Was hat das nun mit mir zu tun? Nun, irgendwann, ich glaube es war während einer längeren Zugfahrt, vielleicht auch während einer gähnend langweiligen Besprechung, sagte ich mir: Was die können, kannst du auch! Natürlich war mein zweiter Gedanke sofort: Warum sollte ich das tun, für wen, wen interessiert das? Schließlich bin ich – im Gegensatz zu den oben genannten Personen – bis zum jetzigen Zeitpunkt keine bedeutende Persönlichkeit des öffentlichen Interesses, jedenfalls nicht, dass ich wüsste, weder habe ich bedeutende Taten vollbracht, welche die Menschheit entscheidend weitergebracht hätten, noch ist es mir bislang gelungen (und ich habe es zugegebenermaßen auch noch nicht ernsthaft angestrebt), das Interesse der breiten Allgemeinheit auf mich zu lenken, kurz, wenn es einen gibt, der keinen triftigen Grund hat, seine persönlichen Erinnerungen in die Deckel eines Buches zu pressen, jedenfalls wenn man als Legitimation dafür eine gewisse Prominenz zu Grunde legt, dann bin ich das. Umso mehr reizte es mich, es trotzdem zu tun, also nicht direkt in Form eines papiernen Druckwerkes, sondern hier, wo es keiner liest und wo es andererseits auch nicht so schmerzt, wenn sich das Buch nicht verkauft.

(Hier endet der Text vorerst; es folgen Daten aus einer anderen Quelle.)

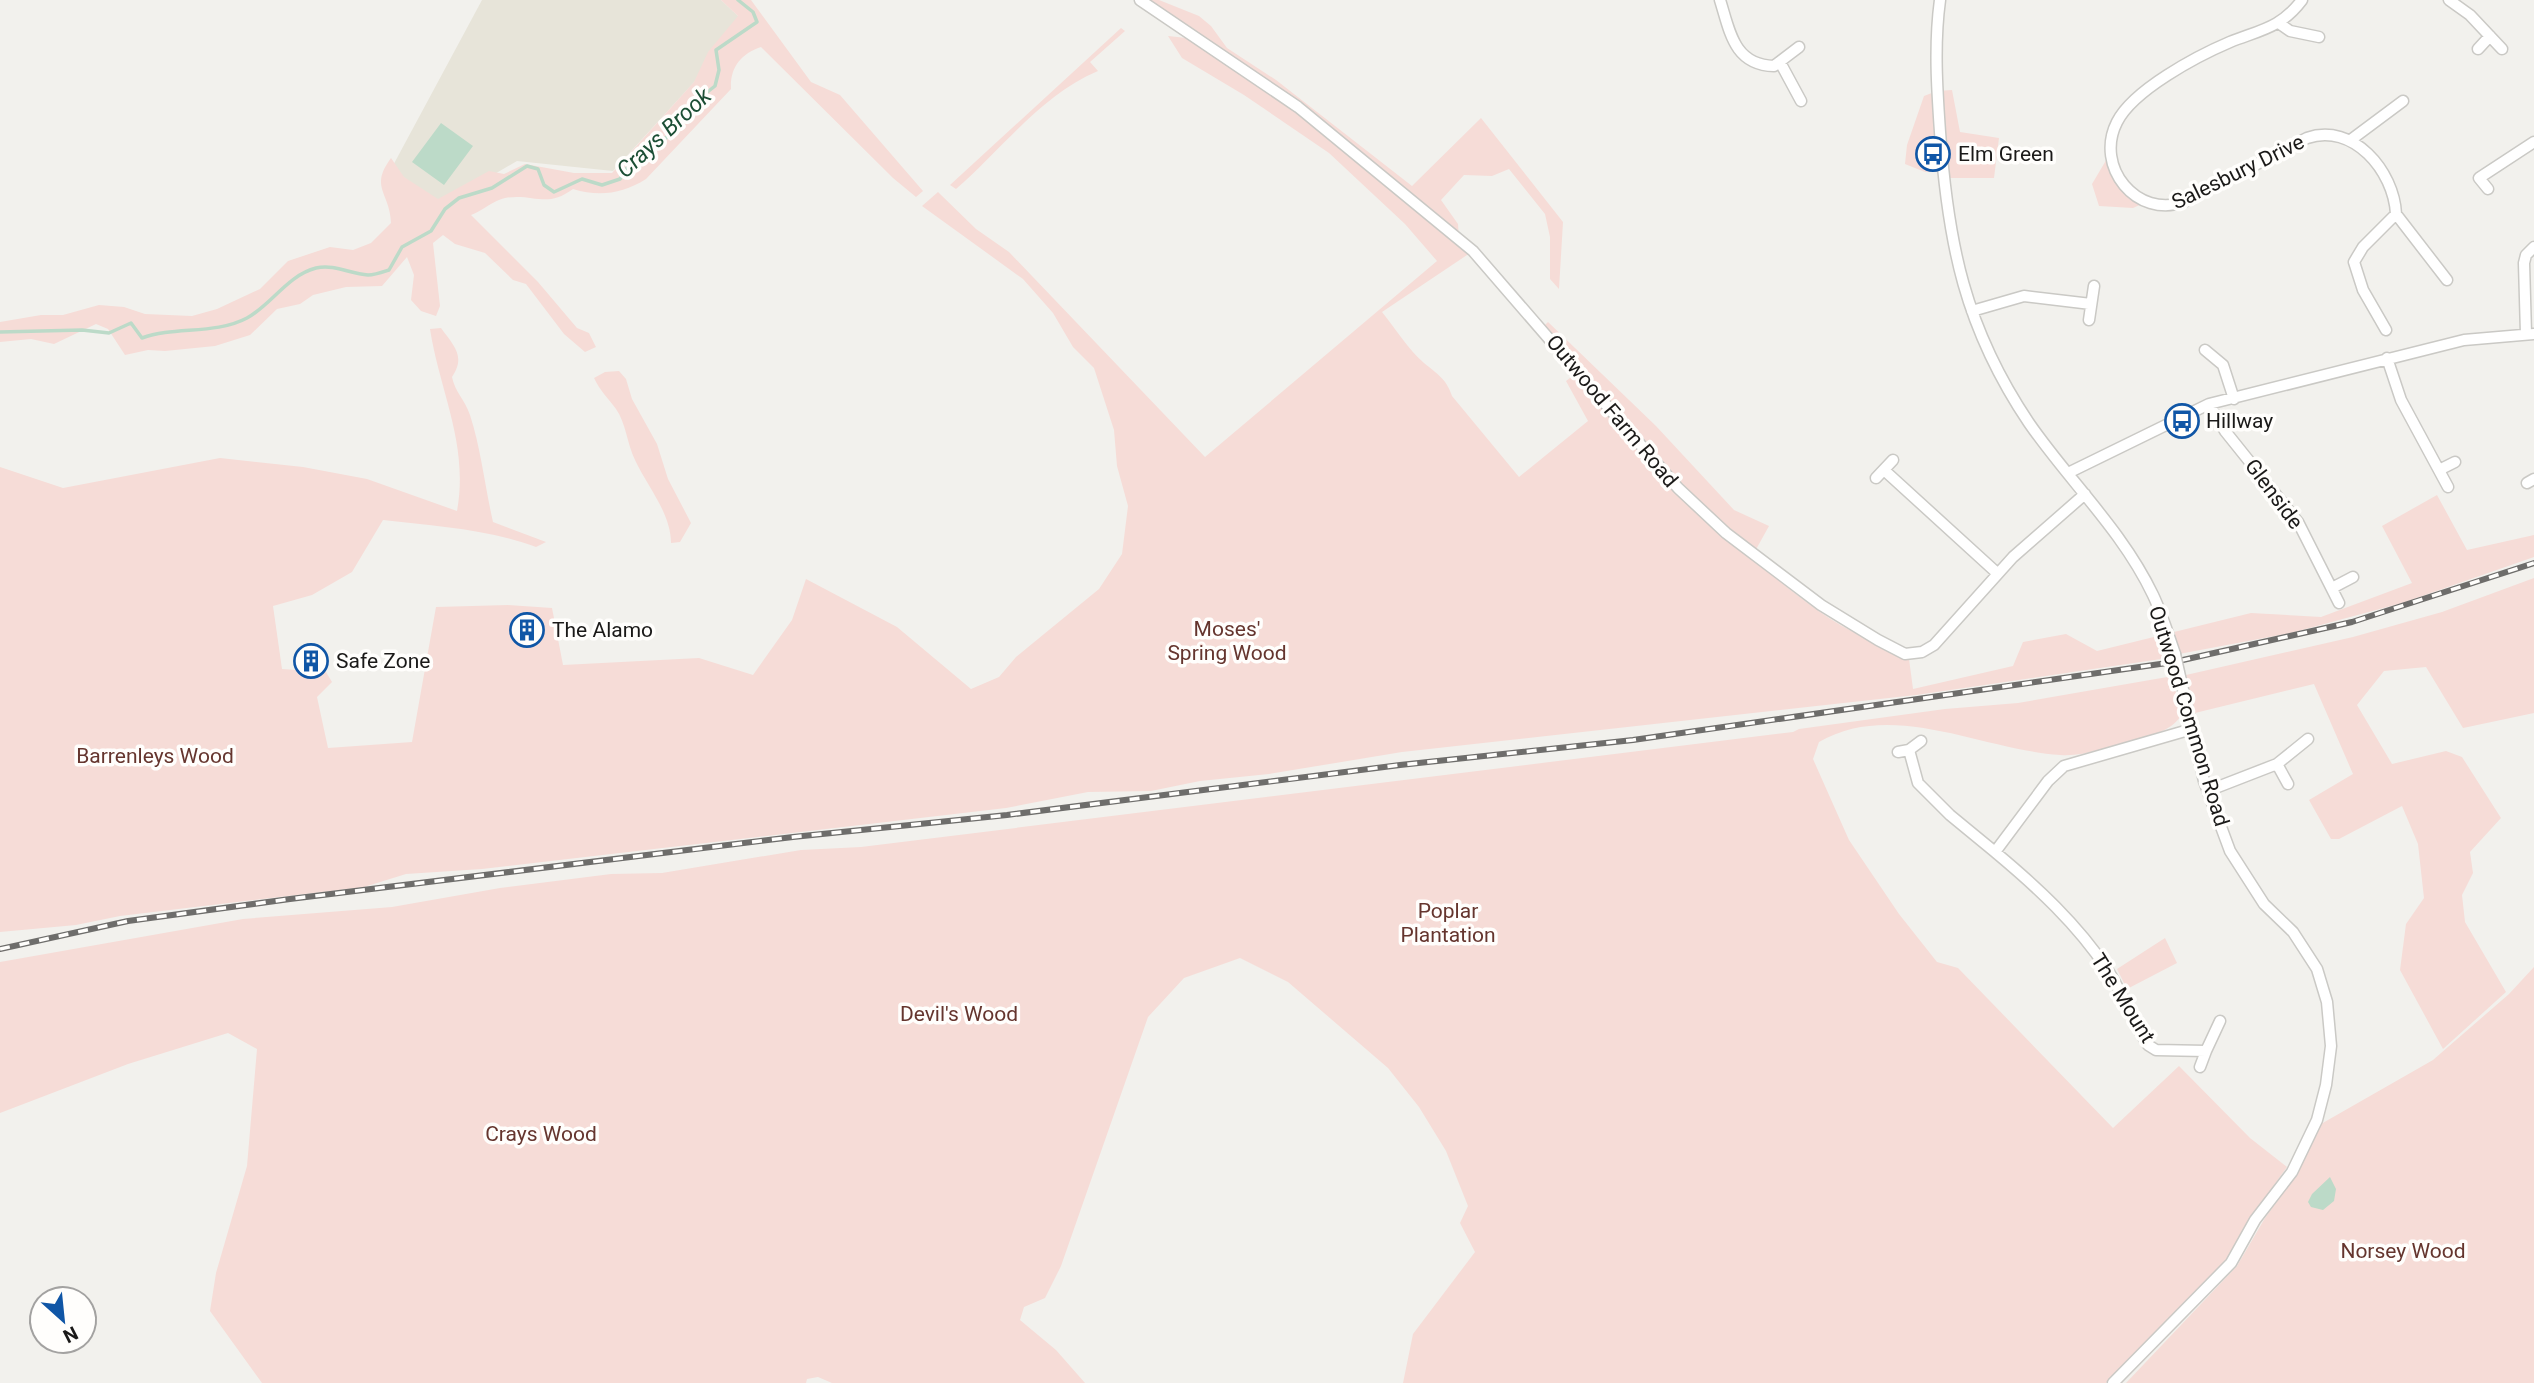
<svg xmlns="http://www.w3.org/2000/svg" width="2534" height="1383" font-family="Roboto,sans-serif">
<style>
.built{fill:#e7e4d9}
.green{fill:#f6dcd7}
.water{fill:#bcdac8}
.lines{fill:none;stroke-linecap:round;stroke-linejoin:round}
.stream{stroke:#bcdac8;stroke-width:3.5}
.minor-casing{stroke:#cac9c5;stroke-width:13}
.minor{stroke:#fff;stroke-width:10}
.rail-casing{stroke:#6e6d6b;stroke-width:6}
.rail{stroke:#fffefc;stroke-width:3.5;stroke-dasharray:10;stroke-linecap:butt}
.minor-bridge-casing{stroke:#cac9c5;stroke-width:13;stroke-linecap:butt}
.minor-bridge{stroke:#fff;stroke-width:10}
.labels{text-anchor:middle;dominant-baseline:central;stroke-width:7;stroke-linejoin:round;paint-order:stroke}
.poi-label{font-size:21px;fill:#1a1918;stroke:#fffefc;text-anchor:start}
.street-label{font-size:21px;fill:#1a1918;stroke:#fffefc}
.park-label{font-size:21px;fill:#65352e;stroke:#fffefc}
.water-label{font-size:23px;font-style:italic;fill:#1b4e34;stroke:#fffefc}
</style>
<rect width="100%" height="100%" fill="#f2f1ed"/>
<path class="built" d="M482,0H721L738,16V34L613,171L517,161L438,207L390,171Z"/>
<path class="green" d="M721,0H751L811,82L840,95L923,191L916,197L893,178L761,47C741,54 730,67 731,89L646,179C622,194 599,197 573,189C546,209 534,193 505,198C494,200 482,211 471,215L538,282L577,328L589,333L596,347L585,352L564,334L526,284L513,280L485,253L455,244L443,235L433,243L440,306L436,316L421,311L411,300L414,275L407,257L382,286L346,287L313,295L300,304L277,309L250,335L215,346L165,351L148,350L125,355L108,329L96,324L54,344L31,339L0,342V322L41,315H63L99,305L124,307L145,314L192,316L217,309L260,289L288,261L330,247L353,250L371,243L391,223C390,192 369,188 391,158L404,177L438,199L489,171L504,174L525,164L574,173H612L694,82L708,52L738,16Z
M1141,0H1159L1199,16L1211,26L1227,48L1276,80L1412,186L1481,118L1563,222L1559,289L1550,279V237L1545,214L1509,169L1492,176L1464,175L1441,200L1458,224L1459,239L1473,251L1382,312C1395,328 1408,349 1424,363C1437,374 1446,378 1452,396L1519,477L1588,421L1566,381L1579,371C1651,455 1729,548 1820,612C1846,631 1880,644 1909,659L1913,689L2013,666L2023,642L2066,634L2097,651L2162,635L2168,658L1916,695L1402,752L1269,774L1200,781L1151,791L1088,792L1006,808L482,869L406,874L364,887L120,916L76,925L0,932V467L63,488L220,458L303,467L367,479L457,511C469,444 440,393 430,329L441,328C454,346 466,356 452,377C455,392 465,400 470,415C481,449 485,487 493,522L546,542L536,547C487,529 435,526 383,520L352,572L312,595L273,606L282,669L326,672L332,682L317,697L328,748L412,742L436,607L508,605L552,608L563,665L699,658L753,675L792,620L806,579L897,627L971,689L999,677L1016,657L1099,589L1122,554L1128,506L1117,466L1114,430L1094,368L1073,347L1053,313L1023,279L922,206L938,192L976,229L1009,252L1205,457L1437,261L1405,224L1329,153L1244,95L1182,58L1168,36L1196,39Z
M1121,28L1125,31L1090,62L1098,71C1041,95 1002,149 956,189L950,185Z
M1952,90L1960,132L1999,138L1994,178H1943L1942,172H1925L1905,164L1907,145L1924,96L1937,91Z
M2111,152L2114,166L2144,203L2133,208L2099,206L2092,184Z
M1548,322L1656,426L1734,510L1769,526L1754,553L1679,487L1544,326Z
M619,371L626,379L632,399L657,444L668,479L691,523L680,542L671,543C671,513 647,486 635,460C627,444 626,423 616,409C608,398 600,391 594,378L605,372Z
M2437,495L2467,550L2534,535V557L2402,603L2291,633L2179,654L2174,632L2251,613L2321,617L2412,583L2382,526Z
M2534,578V713L2463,728L2426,667L2384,671L2357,705L2392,764L2446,751L2462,757L2501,818L2470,852L2473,873L2462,895L2465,922L2506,992L2443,1049L2400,970L2406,924L2424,898L2418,844L2402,806L2339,839H2331L2309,800L2353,774L2314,684L2195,713L2186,675L2353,637L2442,612Z
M2173,676L2180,717C2171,731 2149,736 2133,740C2110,746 2084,757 2060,755C1983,750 1892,699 1819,742L1813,759L1849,840L1899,914L1937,962L1958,968L2113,1128L2179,1066L2250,1138L2287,1167L2250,1219L2228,1261L2106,1383H1403L1413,1334L1475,1252L1460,1223L1468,1206L1446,1151L1419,1107L1388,1068L1288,982L1240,958L1184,978L1148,1017L1061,1266L1045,1298L1024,1307L1020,1320L1056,1350L1085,1383H832L818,1377L807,1379L806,1383H262L210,1311L216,1273L247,1166L257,1049L228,1033L128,1064L0,1113V962L243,919L392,907L500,888L611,874L662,873L801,850L861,847L1793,732L1799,729L1945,709L2018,703Z
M2165,938L2177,963L2127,989L2117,969Z
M2534,967V1383H2126L2237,1266L2265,1218L2297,1173L2321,1124L2433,1060L2509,994Z"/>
<path class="water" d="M441,123L473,146L444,185L412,162Z
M2330,1177L2336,1189L2334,1201L2323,1210L2311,1207L2308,1202L2312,1194Z"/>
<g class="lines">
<path class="stream" d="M0,332L82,330L109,333L131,323L142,338C175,326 215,335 247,318C271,305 288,275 316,268C335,264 350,274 368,275C375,275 383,272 389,270L402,247L431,231L445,209L459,198L492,188L527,166L538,169L544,185L554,192L582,179L602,185L620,179L626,169L667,137L682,112L715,86L719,70L716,50L757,22L753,12L738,0"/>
<g class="minor-casing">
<path id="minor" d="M1140,0L1298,107L1473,251L1678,488L1726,533L1821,605L1878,640L1905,654L1922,652L1934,645L2013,557L2085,494
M1720,0C1730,32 1734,65 1774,66L1799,47
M1940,0C1934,44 1937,89 1940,132C1948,244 1965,328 2029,423C2069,481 2122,530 2153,595C2162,614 2168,634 2175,654
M2302,0C2281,28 2260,30 2230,42C2197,56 2133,90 2117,122C2094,167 2137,219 2184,202L2307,138C2353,122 2394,171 2396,214L2363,247L2354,262L2363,290L2386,330
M2449,0L2470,15L2502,49
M2280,24L2290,31L2319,37
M2478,49L2490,36
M1781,64L1801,101
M2352,139L2403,101
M2488,189L2479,178L2534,142
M2396,214L2447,280
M1972,311L2024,296L2091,304
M2089,320L2094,286
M2526,334L2524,263L2526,255L2534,247
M2205,350L2223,365L2234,399
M2387,358L2401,400L2448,487
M2209,404L2225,431L2298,522L2339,603
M1884,470L1997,573
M2439,470L2455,462
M2068,473L2209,404L2464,340L2534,334
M1876,478L1893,460
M2527,483L2534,479
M2332,588L2353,577
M1909,750L1921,741
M1898,752L1909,750L1918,783L1950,815L1995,852L2048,781L2064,766L2192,729
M2277,764L2288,784
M2210,790L2277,764L2308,739
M1995,852C2037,887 2077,924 2107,969C2123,993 2132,1021 2148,1045L2156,1050L2206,1051L2220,1021
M2200,1067L2206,1051
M2113,1383L2231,1263L2255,1220L2292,1172L2317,1120L2326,1085L2331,1046L2327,1002L2317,969L2293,932L2264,904L2230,851L2204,781L2179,672"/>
</g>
<use href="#minor" class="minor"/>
<g class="rail-casing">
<path id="rail" d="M0,949L128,921L290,899L793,837L1007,815L1400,765L1633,740L2174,662L2352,622L2534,563"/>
</g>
<use href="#rail" class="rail"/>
<g class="minor-bridge-casing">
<path id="minor-bridge" d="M2175,654L2179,672"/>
</g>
<use href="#minor-bridge" class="minor-bridge"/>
</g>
<defs>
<g id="bus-ring" transform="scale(1.75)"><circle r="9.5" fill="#fffefc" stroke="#1056a6" stroke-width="1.5"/><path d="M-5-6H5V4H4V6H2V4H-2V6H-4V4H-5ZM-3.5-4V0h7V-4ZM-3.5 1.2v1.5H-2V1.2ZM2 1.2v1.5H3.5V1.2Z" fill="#1056a6"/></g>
<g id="building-ring" transform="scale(1.75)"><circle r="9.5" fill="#fffefc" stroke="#1056a6" stroke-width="1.5"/><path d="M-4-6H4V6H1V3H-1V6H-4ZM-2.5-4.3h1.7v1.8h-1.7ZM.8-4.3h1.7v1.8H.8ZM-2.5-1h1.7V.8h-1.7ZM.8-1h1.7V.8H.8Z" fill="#1056a6"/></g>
</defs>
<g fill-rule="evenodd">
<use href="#bus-ring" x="1933" y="154"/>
<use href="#bus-ring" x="2182" y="421"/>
<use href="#building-ring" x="527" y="630"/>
<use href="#building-ring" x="311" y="661"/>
</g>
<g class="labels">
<g class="poi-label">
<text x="1958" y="154">Elm Green</text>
<text x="2206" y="421">Hillway</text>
<text x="552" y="630">The Alamo</text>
<text x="336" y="661">Safe Zone</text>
</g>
<g class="street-label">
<text transform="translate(2238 172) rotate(-26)">Salesbury Drive</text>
<text transform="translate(1612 411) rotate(50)">Outwood Farm Road</text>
<text transform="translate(2274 494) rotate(53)">Glenside</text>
<text transform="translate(2189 716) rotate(73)">Outwood Common Road</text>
<text transform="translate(2123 998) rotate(58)">The Mount</text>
</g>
<g class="park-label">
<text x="1227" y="629">Moses'<tspan x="1227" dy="24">Spring Wood</tspan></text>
<text x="155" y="756">Barrenleys Wood</text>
<text x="1448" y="911">Poplar<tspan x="1448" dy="24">Plantation</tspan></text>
<text x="959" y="1014">Devil's Wood</text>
<text x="541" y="1134">Crays Wood</text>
<text x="2403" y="1251">Norsey Wood</text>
</g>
<g class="water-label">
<text transform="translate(664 133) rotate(-43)">Crays Brook</text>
</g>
</g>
<g transform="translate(63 1320) rotate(153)"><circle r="33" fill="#fffefc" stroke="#a3a2a1" stroke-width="2"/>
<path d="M0-5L12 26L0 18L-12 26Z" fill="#1056a6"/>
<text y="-10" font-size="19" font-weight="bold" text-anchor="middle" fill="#1a1918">N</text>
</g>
</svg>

Aus gutem Grund nenne ich das ganze nicht Memoiren, weil das so lebensabendlich klingt; da ich mich indes eher in der Blüte meiner Jahre sehe, nenne ich das ganze Zwischenbilanz. Einerseits erweckt dieses Wort keine allzu großen Erwartungen, zum anderen drückt sich hierin eine gewisse Hoffnung aus, dass noch was kommt.

Der Einfachheit halber erfolgt die Darstellung meiner Geschichte(n) nicht chronologisch, also etwa von meiner Geburt bis heute, sondern in annähernd alphabetischer Reihenfolge. Dies erleichtert es dem geneigten Leser, sich die Themen heraus zu suchen, die ihn wirklich interessieren; eher unbedeutende Aspekte hingegen kann er bequem ignorieren.